→ ASSIGNMENT:
List each line in the items below that contains the string "True". Case counts.

→ SOURCE MATERIAL:
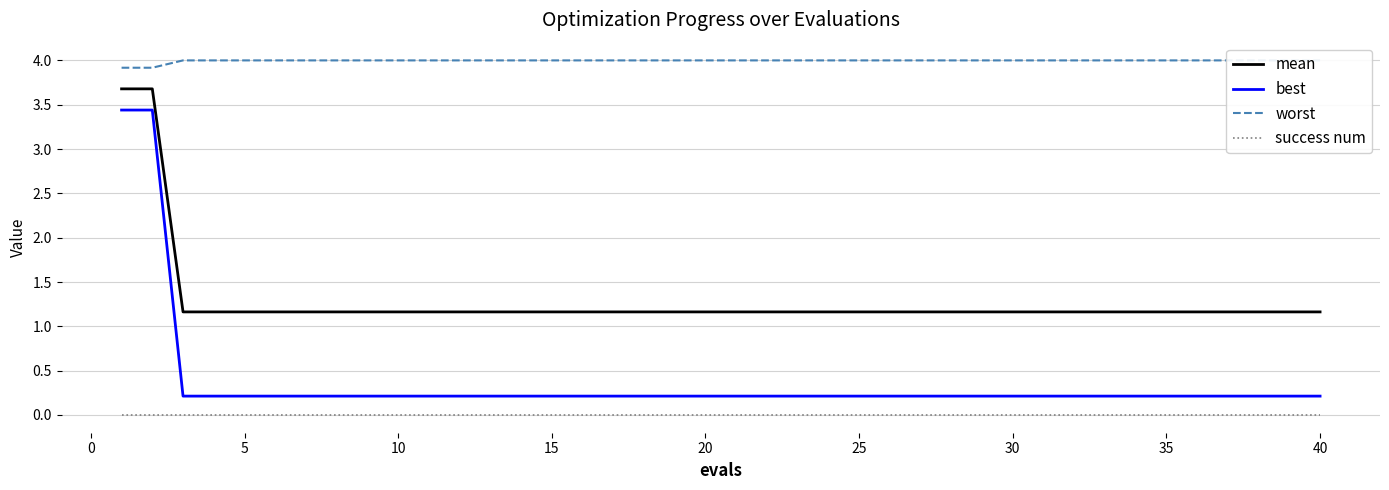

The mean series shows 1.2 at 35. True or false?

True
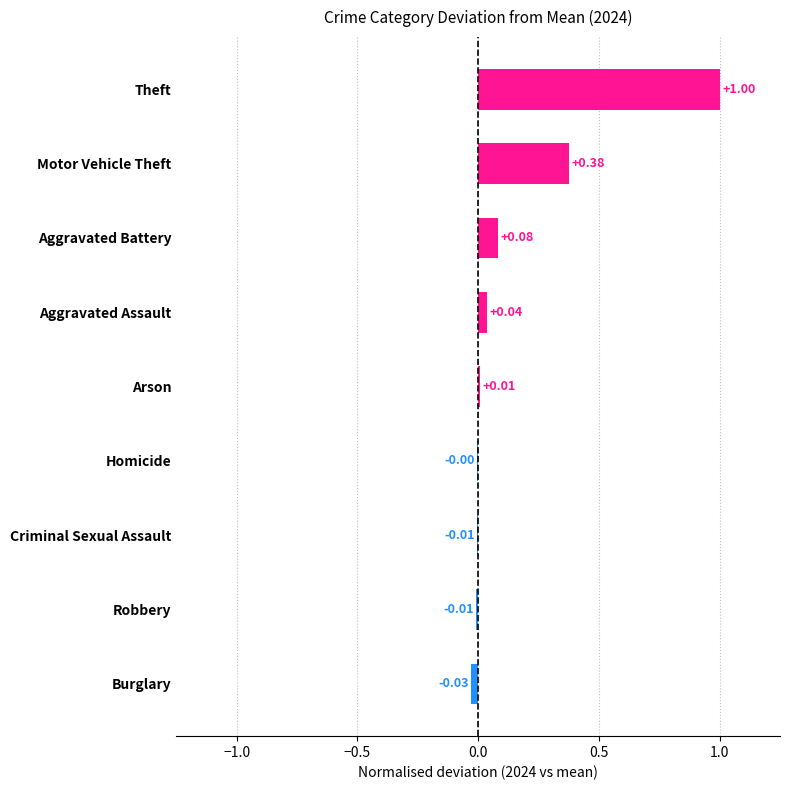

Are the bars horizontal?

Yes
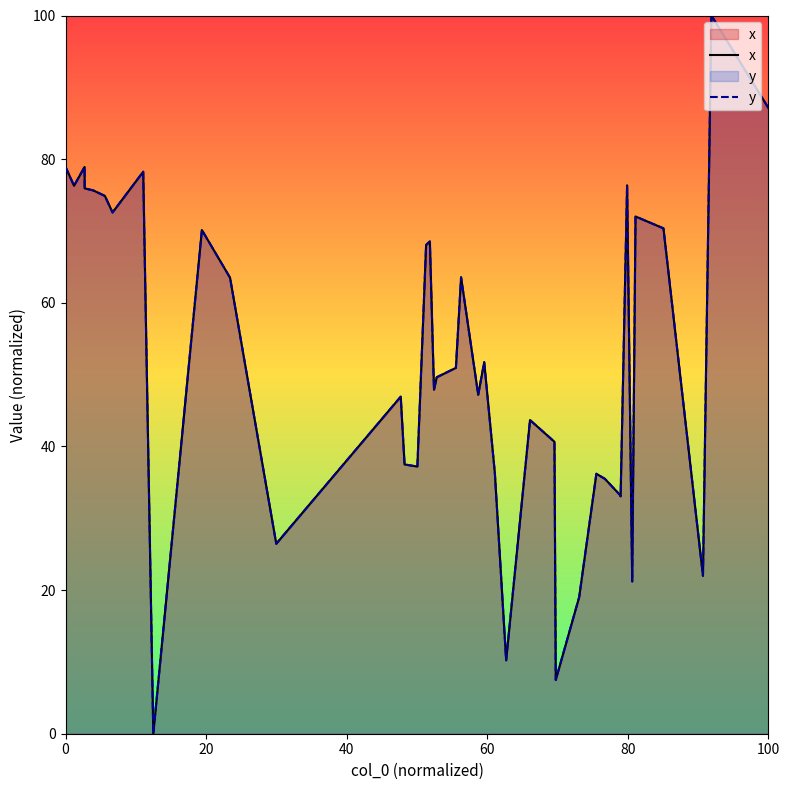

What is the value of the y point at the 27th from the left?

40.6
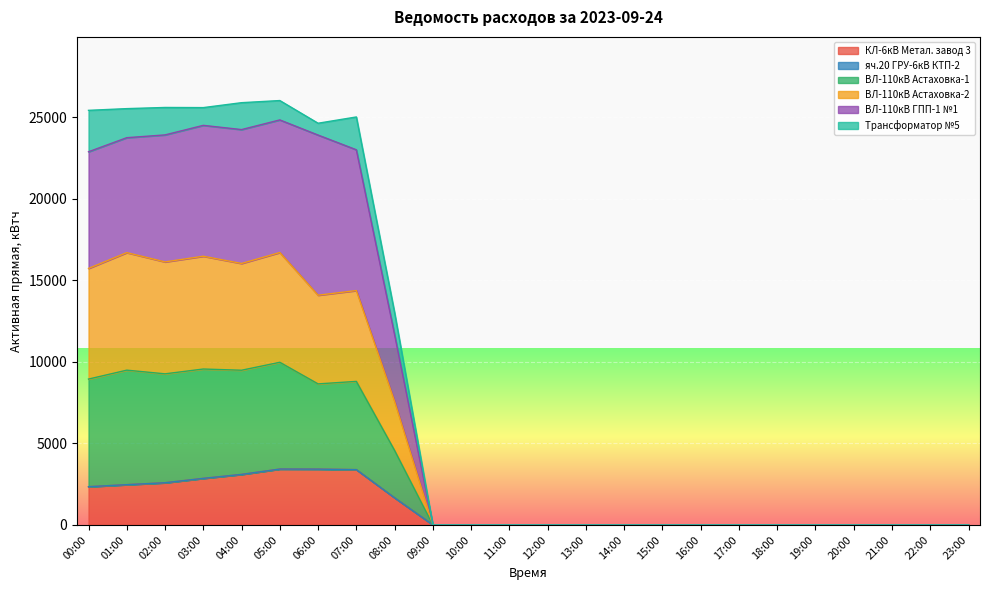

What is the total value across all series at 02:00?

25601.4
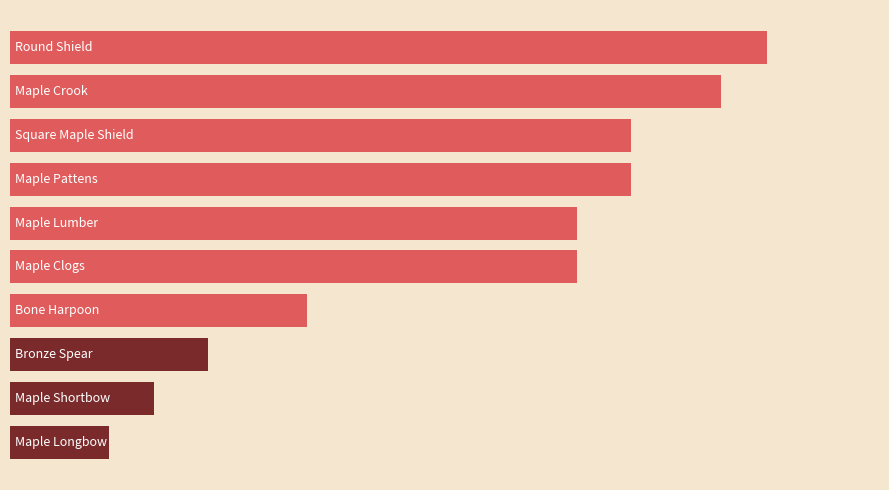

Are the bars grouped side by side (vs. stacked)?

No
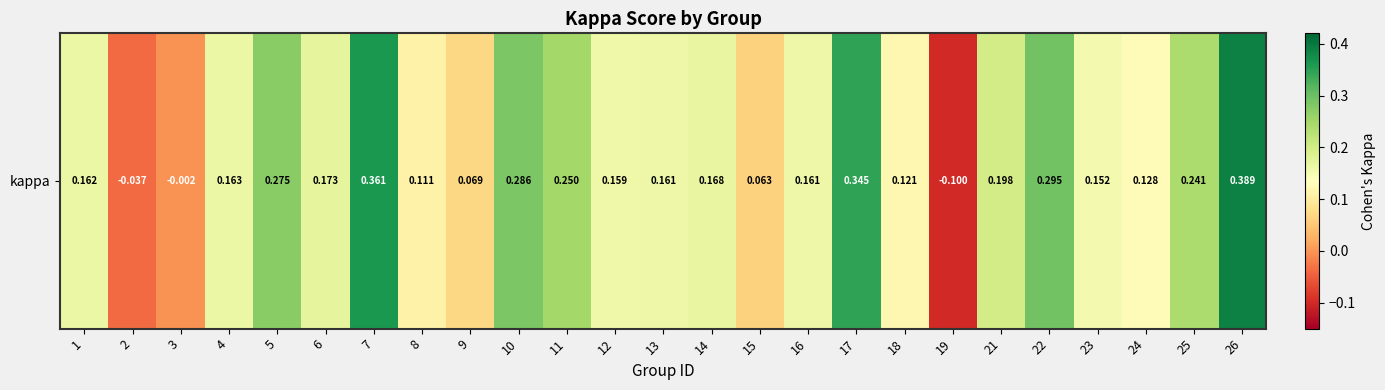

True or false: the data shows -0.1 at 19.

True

→ SOLVED PROBLEM:
The mean series shows 1.2 at 35. True or false?
True
True or false: the data shows -0.1 at 19.
True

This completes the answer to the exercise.